The game returns, rather anticlimactically, to Marvy, who has no choice now but to flop down onto the other bed in the room. He’d rather not backslide onto Oleg’s penis again. The next morning, Oleg makes no mention of whatever they might have gotten up to in their room and ushers Marvy over to the rock where they left his device. Oleg lifts it up with a grunt and offers it to Marvy, indicating that he should take a look inside. Marvy easily holds up the box, and after making sure it’s not attached to Oleg in any way like a bottomless popcorn bucket, peers inside. Over the clicking sound of a film reel, he watches as an island in the distance, obviously Iluya, is ripped to shreds by a powerful yellow laser beam.

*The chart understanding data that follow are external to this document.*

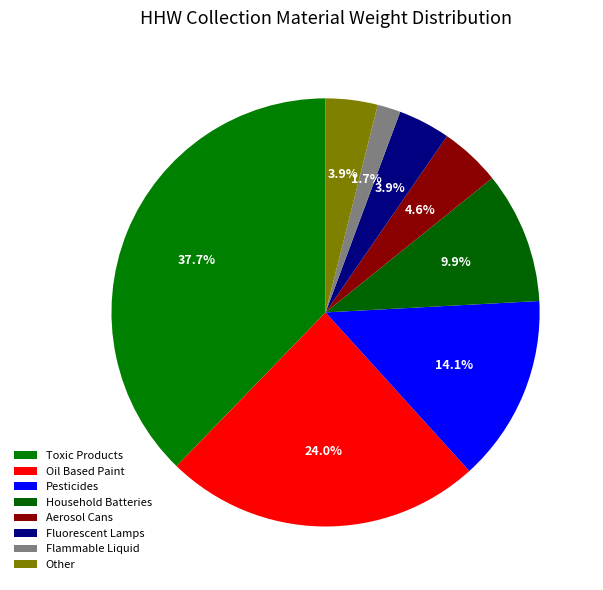

Is Aerosol Cans the majority of the pie?

No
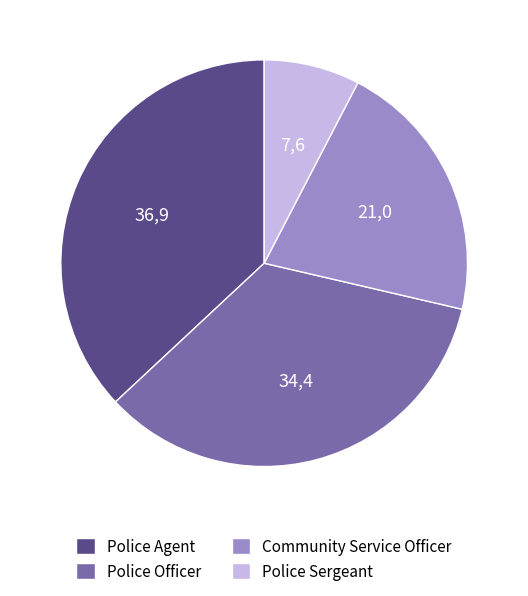

How many segments does this pie chart have?

4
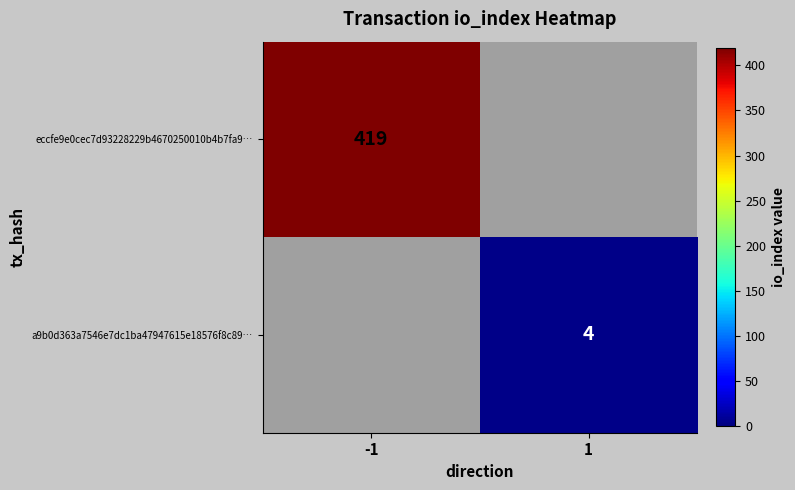

Between 1 and -1, which is larger?

-1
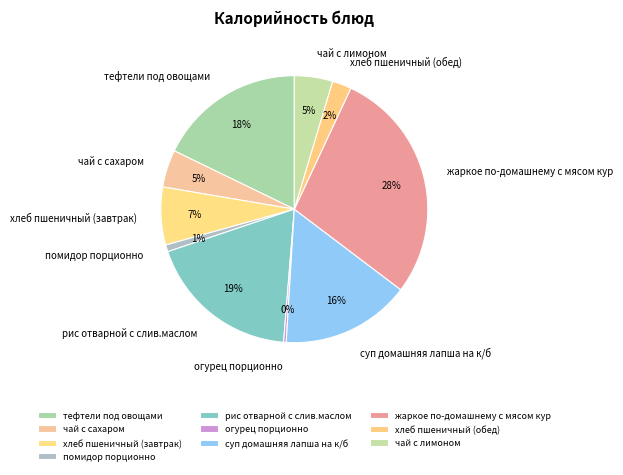

The жаркое по-домашнему с мясом кур slice represents 38% of the pie. True or false?

False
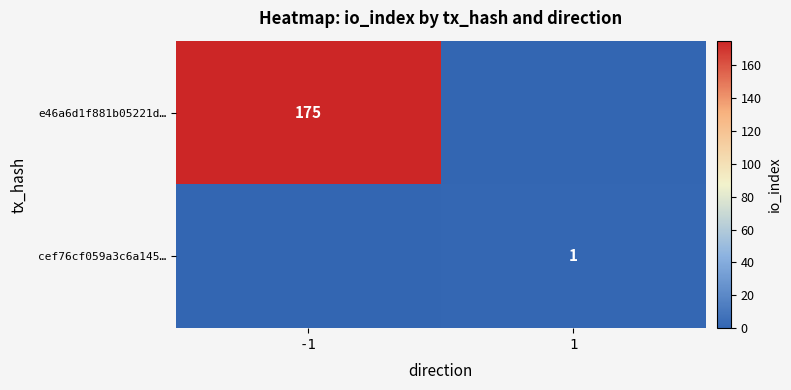

Is the value of cef76cf059a3c6a145… at 1 greater than the value of e46a6d1f881b05221d… at -1?

No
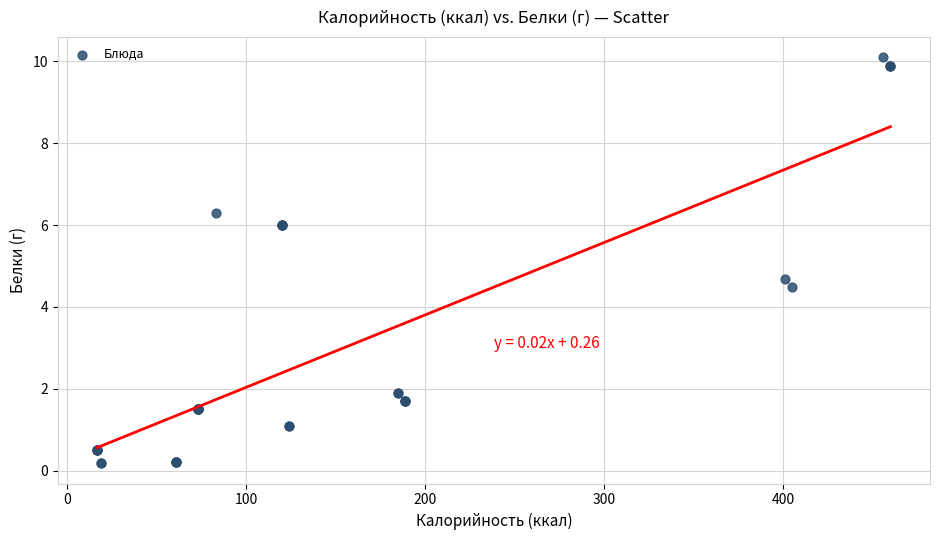

What Y value in the scatter plot is closest to 5?

4.7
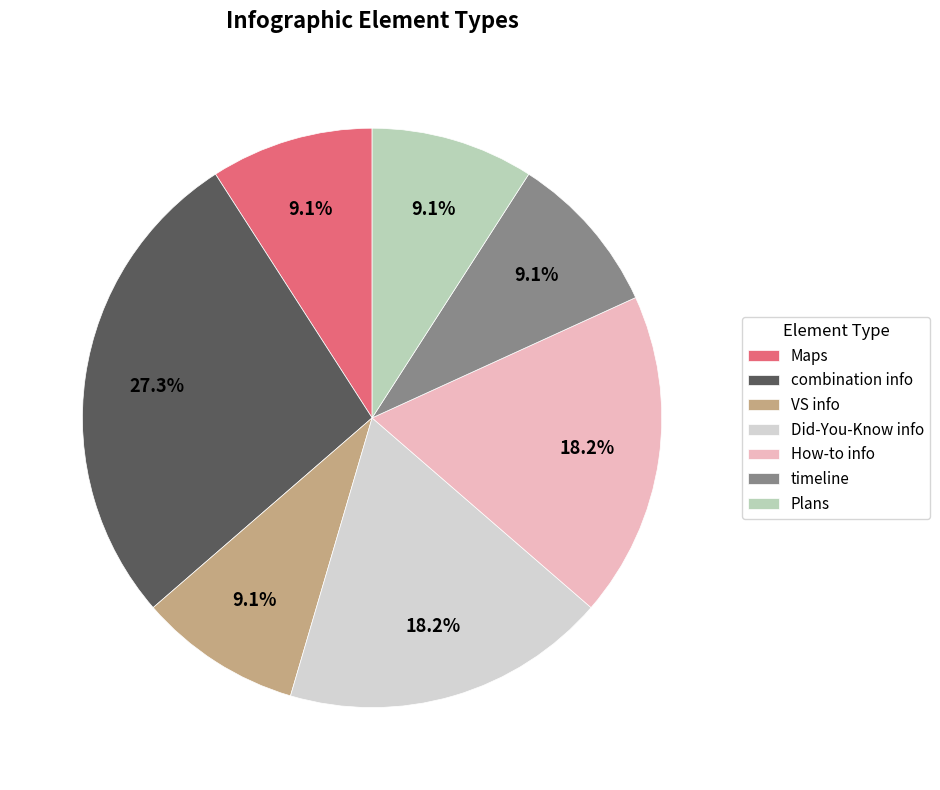

What portion of the pie excludes Did-You-Know info?

81.8%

Okay, a couple things. First, Desmond specifically said this device of Oleg’s can help people see things they normally could not see. But it’s a fucking video camera. This isn’t Lotta Hart capturing an image of a big-titted ghost. In fact, Marvy did essentially see this last night. Second, let’s assume Iluya didn’t happen to get obliterated in clear view of Oleg’s camera–in that scenario, Marvy would have just watched a short video clip of the ocean and a distant island at nighttime. Oooooooooh. Was that supposed to be impressive? Why didn’t Oleg just walk around with the thing and film people or animals moving? The best demonstration he could come up with was setting it to record an unchanging landscape in the dark? I hope Marvy is happy knowing he got plowed by a complete idiot last night. Though that never bothered him with Slowe.